Because of the potential conflicts with EMTALA law, it is important that a physician be involved in any decision to remove any patient or potential patient from the emergency department. For this reason, any time law enforcement is either requested by nursing staff, or decides on its own, to escort a patient from the emergency department (including the waiting room), an attending physician should be notified and agree with (and document) the decision. The House Supervisor should also be notified (x3434) before involving law enforcement. Documentation should specifically state that the patient has had a medical screening exam and does not have an emergency medical condition, or if there is an emergency medical condition that it has been appropriately stabilized. Obviously, it should also be safe for the patient to be removed from the emergency department.

Dir AED 5/26/16





Weapons in ED

  • As a general rule, no patients should have weapons on them (INCLUDING PEACE OFFICERS), even if they have concealed weapons permit.
  • No visitors should have weapons. The only exception to visitors carrying weapons are active peace officers.
  • We are working with hospital administration to make this hospital policy for campus grounds.
  • If you encounter issues, call the Sheriffs Department for assistance.

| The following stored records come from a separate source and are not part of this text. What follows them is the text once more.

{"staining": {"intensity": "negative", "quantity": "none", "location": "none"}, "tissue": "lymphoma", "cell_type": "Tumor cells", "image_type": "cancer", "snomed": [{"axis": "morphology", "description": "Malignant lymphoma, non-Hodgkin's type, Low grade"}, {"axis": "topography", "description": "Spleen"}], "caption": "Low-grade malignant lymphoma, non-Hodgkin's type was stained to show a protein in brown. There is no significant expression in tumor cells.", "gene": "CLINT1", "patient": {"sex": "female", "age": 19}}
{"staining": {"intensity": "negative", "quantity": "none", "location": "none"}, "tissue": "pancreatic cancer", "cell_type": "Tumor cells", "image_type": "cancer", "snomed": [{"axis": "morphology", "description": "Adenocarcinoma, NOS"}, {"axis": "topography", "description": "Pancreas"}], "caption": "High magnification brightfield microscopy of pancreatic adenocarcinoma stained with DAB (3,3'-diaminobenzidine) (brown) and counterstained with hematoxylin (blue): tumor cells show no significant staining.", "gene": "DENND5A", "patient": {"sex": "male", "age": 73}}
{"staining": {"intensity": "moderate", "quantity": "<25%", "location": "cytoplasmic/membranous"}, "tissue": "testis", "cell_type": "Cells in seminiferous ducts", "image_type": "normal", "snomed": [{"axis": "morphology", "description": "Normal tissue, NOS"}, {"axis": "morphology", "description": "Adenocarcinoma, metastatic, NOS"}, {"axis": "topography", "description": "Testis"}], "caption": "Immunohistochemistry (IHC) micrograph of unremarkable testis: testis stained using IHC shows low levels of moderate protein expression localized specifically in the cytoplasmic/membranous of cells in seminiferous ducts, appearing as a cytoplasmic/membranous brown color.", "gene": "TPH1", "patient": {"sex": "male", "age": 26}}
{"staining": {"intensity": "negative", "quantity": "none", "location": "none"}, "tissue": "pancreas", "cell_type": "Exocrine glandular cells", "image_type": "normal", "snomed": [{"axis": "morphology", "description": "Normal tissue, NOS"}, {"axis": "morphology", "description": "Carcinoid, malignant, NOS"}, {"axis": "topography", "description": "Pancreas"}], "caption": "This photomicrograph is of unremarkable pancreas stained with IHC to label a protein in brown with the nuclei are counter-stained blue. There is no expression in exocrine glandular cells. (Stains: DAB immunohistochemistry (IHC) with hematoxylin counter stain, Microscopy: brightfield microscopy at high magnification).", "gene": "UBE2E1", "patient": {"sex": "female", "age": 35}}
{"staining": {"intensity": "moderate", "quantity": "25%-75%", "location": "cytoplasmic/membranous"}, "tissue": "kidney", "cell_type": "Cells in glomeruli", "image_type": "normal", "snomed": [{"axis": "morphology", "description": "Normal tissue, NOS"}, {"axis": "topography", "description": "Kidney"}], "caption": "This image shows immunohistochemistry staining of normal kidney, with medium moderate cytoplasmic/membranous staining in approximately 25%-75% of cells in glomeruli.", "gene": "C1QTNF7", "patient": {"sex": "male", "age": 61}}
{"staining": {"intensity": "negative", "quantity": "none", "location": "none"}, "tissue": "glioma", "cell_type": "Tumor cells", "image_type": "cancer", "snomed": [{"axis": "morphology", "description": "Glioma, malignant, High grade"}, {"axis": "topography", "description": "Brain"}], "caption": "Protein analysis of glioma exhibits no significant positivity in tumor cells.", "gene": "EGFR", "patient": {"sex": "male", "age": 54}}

A.Wu, Dir AAED, LASD, Dir OPs 12/9/16

ILLICIT DRUGS/MARIJUANA IN ED

  • Marijuana less than an ounce (plant) or 8 gms (concentrate) and patient at least 21 years old - keep with patient belongings
  • Marijuana quantity more than above (or not sure), or possessed by person under 21 - Call Sheriff
  • All other illicit drugs (or suspect as illicit) - Call Sheriff

Dir OPS 2/27/18

OBSERVERS IN THE ED

  • There can never be an observer of any type in the ED without the prior permission of hospital administration or the chair, or one of the vice-chairs in the department.
  • Observers must be introduced to any patient whose care they observe and the patient must be given the opportunity, in a non-coercive and open manner, to not have the observer present during their care.
  • Observers must never be present during sensitive parts of medical care (e.g., genital exams, during history taking regarding abuse or sexual assault, etc.).
  • Observers must wear a clearly visible name tag that provides their first and last name and identifies them as an “Observer” or using a more descriptive label (e.g., “Medical Student” or “Residency Candidate”).